No singles were released from Sinister, but the de facto lead track is, arguably, “Dylan in the Movies”. It isn’t the fastest track on the album—see: “Me and the Major”—but its propulsion, primarily driven by the bass line and simple, almost motorik drum rhythm, matches the uneasy lyrical matter: “If they follow you / Don’t look back / Like Dylan in the movies,” the narrator urges Lisa, his ex-girlfriend, as she walks home alone. Here, again, is Murdoch’s pop culture proclivity: The lyrics reference D. A. Pennebaker’s 1967 documentary about Bob Dylan, Don’t Look Back. Aside from the messy transition from the middle eight into the final chorus, “Dylan” is one of the group’s best and most accessible songs.

“Me and the Major” is the band’s take on punk rock. It opens with a lively acoustic guitar part built around two alternating chords before a throaty harmonica melody buzzes on top. Murdoch’s lyrics—themselves worthy of a novella—are a first-person account of a soldier’s frustration with his superior, a “man of noble standing who looks down on me like I was never born”. The Major is cynical and reluctant to engage in a dialogue: “He doesn’t understand / No he doesn’t try.” After several chances for an interaction that go nowhere—they get on the same train, the same elevator—the soldier decides to abandon his catch-22 ruminations and assuage his anger. “I want a dance, I want a drink of whisky, so I / Forget the Major and go up the town.” The train-chug punk rhythm scores his delectation as the snow falls outside. 

Another of Sinister’s highlights is “Get Me Away from Here, I’m Dying”. There’s an amusing juxtaposition between Murdoch’s sprightly delivery of the glum opening phrase, “Oooh, get me away from here, I’m dying / Play me a song to set me free,” which is accompanied by a cheery guitar part. The lyrics examine the power of words. “Said the hero in the story / It is mightier than swords / I could kill you sure / But I could only make you cry with these words.” Murdoch repeats the last four words several times as if punctuating their power, proving the hero’s point. 

The crux of Belle and Sebastian’s greatness is that they find themselves in between the saccharine and the overwrought—the pure and the sinister. Sinister is not an album to put on to fall asleep. But nor is it the score to existential angst. “I always just wanted to write about normal people doing normal things because I was not normal,” says Murdoch in the Pitchfork Classic documentary about the album. 

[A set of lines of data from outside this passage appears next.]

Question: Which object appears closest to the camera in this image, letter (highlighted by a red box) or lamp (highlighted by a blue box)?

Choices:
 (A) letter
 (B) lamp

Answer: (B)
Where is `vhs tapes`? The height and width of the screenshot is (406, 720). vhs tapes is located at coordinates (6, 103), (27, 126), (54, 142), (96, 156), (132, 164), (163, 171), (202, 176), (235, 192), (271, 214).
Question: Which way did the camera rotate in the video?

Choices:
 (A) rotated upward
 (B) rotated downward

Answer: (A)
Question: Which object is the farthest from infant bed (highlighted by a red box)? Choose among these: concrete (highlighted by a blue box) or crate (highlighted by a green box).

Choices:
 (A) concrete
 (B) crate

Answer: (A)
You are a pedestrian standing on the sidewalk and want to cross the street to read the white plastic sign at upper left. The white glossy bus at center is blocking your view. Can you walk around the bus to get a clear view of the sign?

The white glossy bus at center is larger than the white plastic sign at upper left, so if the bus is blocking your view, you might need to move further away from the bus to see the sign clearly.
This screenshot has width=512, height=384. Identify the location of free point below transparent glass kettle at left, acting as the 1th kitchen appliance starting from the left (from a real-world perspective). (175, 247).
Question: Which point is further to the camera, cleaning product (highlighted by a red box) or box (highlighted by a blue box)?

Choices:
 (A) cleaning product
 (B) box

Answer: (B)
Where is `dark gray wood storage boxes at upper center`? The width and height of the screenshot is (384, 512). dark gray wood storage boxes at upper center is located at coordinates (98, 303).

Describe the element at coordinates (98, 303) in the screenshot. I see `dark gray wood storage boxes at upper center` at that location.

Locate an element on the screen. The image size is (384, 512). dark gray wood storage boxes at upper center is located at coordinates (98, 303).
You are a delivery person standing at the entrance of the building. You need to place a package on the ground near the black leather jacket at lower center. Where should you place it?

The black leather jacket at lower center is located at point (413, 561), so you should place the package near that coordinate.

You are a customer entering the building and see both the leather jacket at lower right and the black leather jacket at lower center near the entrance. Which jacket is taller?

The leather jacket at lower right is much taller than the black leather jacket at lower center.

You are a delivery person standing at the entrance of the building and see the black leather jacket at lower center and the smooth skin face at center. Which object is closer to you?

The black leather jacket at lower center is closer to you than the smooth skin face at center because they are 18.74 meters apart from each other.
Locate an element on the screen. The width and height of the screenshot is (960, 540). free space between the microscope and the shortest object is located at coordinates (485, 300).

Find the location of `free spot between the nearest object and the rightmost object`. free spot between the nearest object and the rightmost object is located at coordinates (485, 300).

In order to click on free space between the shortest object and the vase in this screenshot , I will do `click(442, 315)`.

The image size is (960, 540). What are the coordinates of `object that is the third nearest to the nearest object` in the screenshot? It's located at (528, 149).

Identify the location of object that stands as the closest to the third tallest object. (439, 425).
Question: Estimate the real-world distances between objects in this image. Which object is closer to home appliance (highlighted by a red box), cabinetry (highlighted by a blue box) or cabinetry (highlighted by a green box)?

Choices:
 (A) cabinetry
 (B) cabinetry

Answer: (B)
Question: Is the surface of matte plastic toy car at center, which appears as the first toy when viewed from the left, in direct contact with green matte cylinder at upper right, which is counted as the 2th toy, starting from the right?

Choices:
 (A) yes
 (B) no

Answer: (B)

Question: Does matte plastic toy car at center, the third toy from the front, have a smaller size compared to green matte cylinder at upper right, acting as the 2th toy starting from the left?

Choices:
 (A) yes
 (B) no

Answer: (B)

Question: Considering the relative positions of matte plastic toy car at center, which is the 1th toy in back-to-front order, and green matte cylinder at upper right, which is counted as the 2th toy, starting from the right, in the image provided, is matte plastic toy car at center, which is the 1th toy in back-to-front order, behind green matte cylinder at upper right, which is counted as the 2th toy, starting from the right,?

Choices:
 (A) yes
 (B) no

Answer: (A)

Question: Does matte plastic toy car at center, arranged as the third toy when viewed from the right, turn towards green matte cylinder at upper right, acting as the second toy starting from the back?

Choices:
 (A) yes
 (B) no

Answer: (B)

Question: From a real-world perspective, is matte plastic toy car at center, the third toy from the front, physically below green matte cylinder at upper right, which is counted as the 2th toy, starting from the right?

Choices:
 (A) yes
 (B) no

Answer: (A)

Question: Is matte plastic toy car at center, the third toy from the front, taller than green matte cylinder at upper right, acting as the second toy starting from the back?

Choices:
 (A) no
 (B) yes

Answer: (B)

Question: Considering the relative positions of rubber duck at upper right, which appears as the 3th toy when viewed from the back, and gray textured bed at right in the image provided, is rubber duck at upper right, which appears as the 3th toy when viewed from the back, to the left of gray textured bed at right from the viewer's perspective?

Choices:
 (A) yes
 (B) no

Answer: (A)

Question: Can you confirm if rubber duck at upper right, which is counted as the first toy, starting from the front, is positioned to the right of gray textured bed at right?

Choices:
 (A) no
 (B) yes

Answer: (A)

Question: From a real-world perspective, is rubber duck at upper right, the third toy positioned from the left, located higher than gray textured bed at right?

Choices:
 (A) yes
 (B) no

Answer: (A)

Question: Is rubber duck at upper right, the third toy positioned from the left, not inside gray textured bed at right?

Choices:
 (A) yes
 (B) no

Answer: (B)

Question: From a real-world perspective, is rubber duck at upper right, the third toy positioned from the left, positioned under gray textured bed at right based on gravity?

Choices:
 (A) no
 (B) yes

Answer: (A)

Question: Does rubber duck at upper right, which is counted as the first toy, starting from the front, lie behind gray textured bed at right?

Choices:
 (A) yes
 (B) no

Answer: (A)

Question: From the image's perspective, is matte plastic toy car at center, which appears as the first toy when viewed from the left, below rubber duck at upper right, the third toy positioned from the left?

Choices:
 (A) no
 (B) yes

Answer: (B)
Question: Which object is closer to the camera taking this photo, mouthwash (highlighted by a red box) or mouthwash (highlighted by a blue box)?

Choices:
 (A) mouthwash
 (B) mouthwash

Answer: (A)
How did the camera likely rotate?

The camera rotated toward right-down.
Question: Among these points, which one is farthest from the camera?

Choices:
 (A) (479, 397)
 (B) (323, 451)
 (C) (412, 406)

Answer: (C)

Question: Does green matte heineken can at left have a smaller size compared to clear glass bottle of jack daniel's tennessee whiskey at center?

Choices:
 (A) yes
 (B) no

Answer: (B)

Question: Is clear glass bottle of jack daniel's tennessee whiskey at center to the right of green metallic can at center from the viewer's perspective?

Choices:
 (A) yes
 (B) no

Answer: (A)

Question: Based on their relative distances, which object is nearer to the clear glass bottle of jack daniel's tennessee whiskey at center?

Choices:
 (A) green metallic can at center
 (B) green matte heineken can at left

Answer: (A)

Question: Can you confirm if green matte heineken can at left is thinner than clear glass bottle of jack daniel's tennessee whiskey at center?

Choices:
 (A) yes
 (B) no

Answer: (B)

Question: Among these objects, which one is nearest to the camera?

The specificity and sagacity of Murdoch’s lyrics confirm that it’s the minutiae that contains the most. It’s an arpeggiated minor chord, not a wall of fuzz; a meditation on a track runner or a child playing in the snow. The power of words themselves. With the enforced repose of CFS/ME as a catalyst for his songwriting, he and his bandmates delivered music that made small desires sound less small, but it left an immense impact. So, if you are feeling sinister, you could do a lot worse than this old sad bastard music.